This won’t be our first night together in bed. It’ll be our third as husband and wife. But we’ve shared beds before this too. Like the one in the ice hotel. We shared a room on that trip—that was the point. To freeze together.

Then, there were our sleeping bags, lined up next to each other in the tree tent.

Another time when we went on a tour of amusement parks up and down the California Coast, we shared a room in the All Aboard Inn, a hotel with suites built from old train cars. We pretended we were rich Europeans solving a murder mystery.

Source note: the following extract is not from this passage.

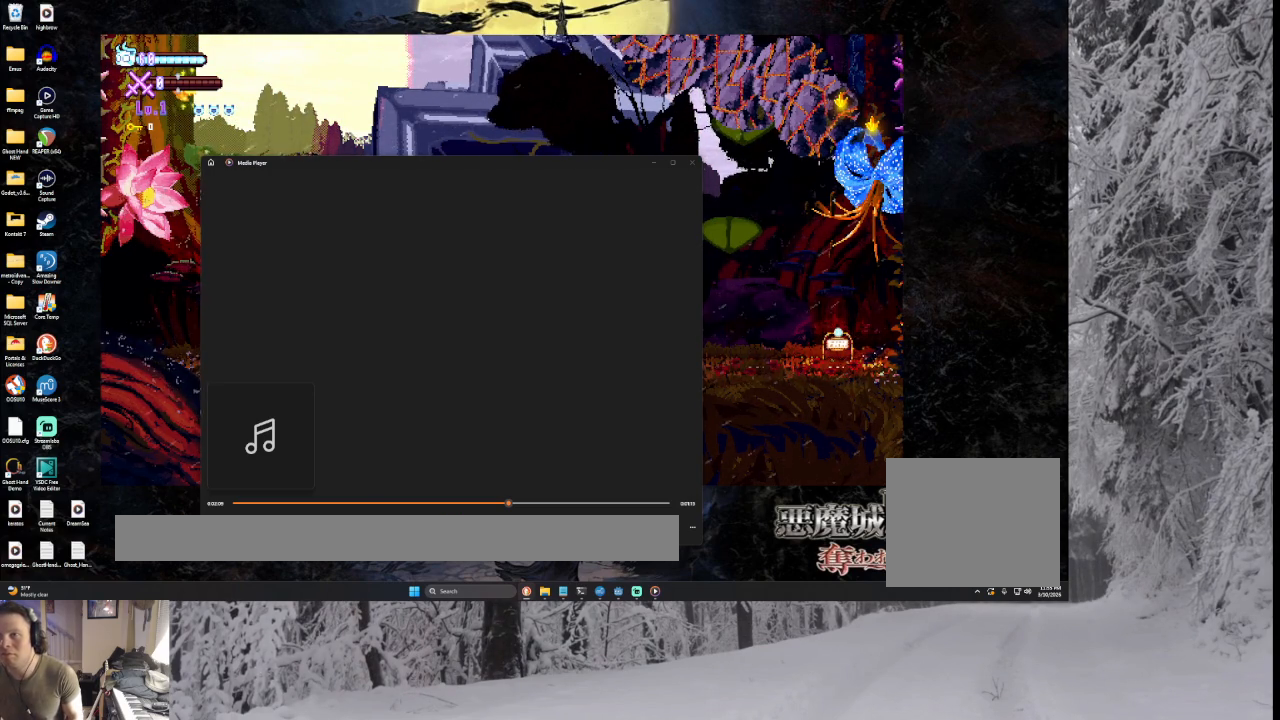
{"buttons": ["CROSS"], "left_stick": "center", "right_stick": "center", "events": []}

But this time is different for me . Since it’s the first time I’ll get in bed thinking too hard about the future rather than the present.

It’s all I can think about even after we forage the fridge for leftovers, even after we return to the bedroom, even after we slip under the fresh sheets and covers .

I meet her gaze once more, taking in her still bee-stung lips, the flush on her cheeks, her playful eyes. Then, those two books on the nightstand. They’re just books, but they’re also the signs of Maeve. They’re positioned a little haphazardly, like she does live here. Not like she was trying to make them neat as a guest. But like she’s comfortable in my home.

Is this even real? I run a hand down her arm like I need confirmation. Yep, real. She’s here, and she’s not leaving, and she’s not laying down rules, and she’s got my ring on her finger.

She’s my wife for the rest of the season.

It’s a wild, addictive thought, and my mind won’t stop thinking it, over and over. It’s barely ten. I’m not at all tired. I’m not even sure she is, so I say, “Do you want to watch something?”

“As long as it’s not a drama.”

“Do I look like I’d play a drama?”

“Nope,” she says with a pop of her lips, then runs a hand up my chest, playing with the hair on my pecs. It’s a familiar gesture, one I hope she turns into a habit. But her brow furrows. “Asher?”

That tone. The question in her voice. I tense. “Yeah?”

“I was afraid we wouldn’t be able to be friends. If we had sex,” she says, vulnerable, looking up at me. “But this is nice. I think we can. And I’m so glad.”

Has there ever been a more double-edged sword in my existence? Her words should be good. But they’re a reminder of how far apart we are. And what we stand to lose if this goes sideways. Still, I say from the heart, “Me too.”

Because I don’t want to lose her. Ever .

When I reach for the remote on the nightstand, Maeve slides closer, snuggling tighter against me. Fuck, that’s nice. My heart thuds hard. So loud she has to be able to hear it. I will it to quiet down.

I run my hand over her hair again. I can’t seem to stop touching her as I aimlessly search the streaming options, barely paying attention to the screen.

But then she freezes for a few seconds before she inches away from me.

“What’s wrong?” I ask.

She backs away more. “I don’t want to crowd you in bed.”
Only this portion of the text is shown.